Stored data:
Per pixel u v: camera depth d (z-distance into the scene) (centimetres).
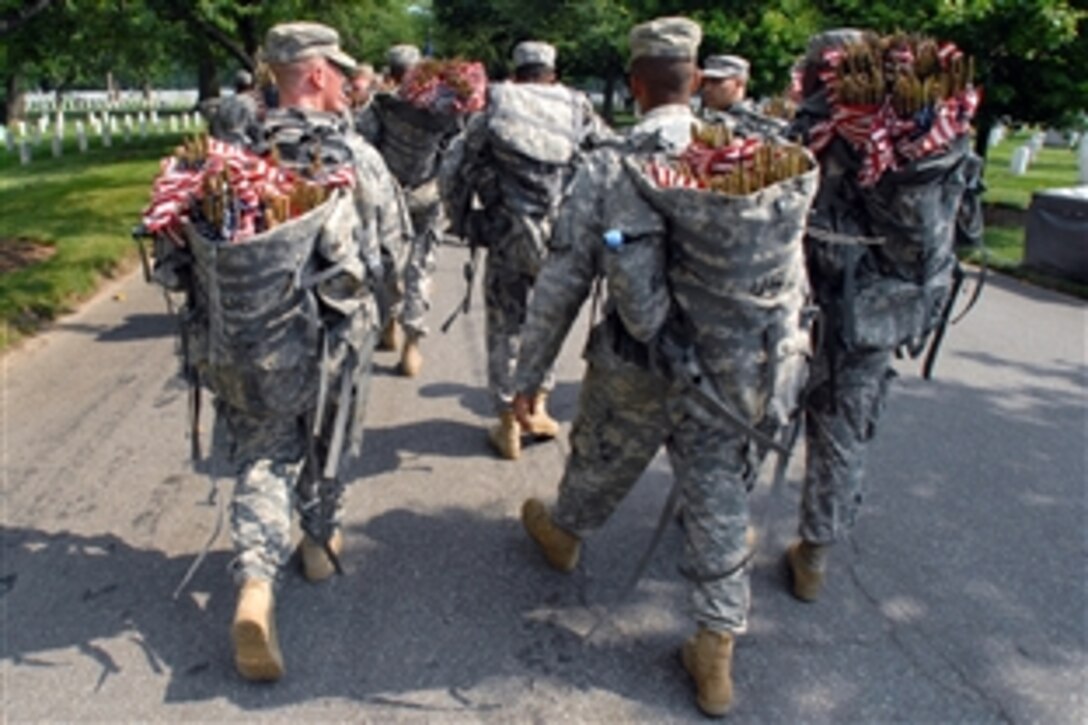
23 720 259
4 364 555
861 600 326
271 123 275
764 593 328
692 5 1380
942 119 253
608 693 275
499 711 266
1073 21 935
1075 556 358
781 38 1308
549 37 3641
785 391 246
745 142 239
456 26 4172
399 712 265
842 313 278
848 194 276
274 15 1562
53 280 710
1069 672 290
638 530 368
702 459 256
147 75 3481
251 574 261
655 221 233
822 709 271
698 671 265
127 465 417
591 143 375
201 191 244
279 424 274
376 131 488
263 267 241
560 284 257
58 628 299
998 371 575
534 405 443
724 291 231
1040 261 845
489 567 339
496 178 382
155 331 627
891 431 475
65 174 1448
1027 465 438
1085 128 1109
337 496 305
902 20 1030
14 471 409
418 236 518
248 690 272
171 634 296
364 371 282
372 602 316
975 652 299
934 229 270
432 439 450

...

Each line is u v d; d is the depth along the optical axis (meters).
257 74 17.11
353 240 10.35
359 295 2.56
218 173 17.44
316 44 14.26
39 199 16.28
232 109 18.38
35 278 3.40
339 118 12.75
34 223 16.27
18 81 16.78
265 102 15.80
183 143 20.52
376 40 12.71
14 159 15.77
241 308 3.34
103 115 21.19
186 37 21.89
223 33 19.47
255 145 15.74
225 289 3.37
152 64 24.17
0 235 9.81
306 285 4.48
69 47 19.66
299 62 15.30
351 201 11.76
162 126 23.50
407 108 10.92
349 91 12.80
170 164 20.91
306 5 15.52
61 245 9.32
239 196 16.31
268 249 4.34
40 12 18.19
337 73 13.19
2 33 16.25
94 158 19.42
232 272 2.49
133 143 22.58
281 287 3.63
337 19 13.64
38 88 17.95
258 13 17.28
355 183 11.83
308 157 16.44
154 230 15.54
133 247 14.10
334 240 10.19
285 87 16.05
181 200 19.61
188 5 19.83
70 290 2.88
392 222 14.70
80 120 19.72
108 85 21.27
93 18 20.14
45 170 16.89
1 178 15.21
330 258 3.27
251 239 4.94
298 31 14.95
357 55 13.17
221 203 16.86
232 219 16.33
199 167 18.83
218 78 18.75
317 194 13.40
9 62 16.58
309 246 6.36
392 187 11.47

Exercise prompt:
A clean copy is needed of the lines above from the one with "Per pixel u" up to and including the one with "127 465 417". Please set it down exactly, with no pictures.

Result for this task:
Per pixel u v: camera depth d (z-distance into the scene) (centimetres).
23 720 259
4 364 555
861 600 326
271 123 275
764 593 328
692 5 1380
942 119 253
608 693 275
499 711 266
1073 21 935
1075 556 358
781 38 1308
549 37 3641
785 391 246
745 142 239
456 26 4172
399 712 265
842 313 278
848 194 276
274 15 1562
53 280 710
1069 672 290
638 530 368
702 459 256
147 75 3481
251 574 261
655 221 233
822 709 271
698 671 265
127 465 417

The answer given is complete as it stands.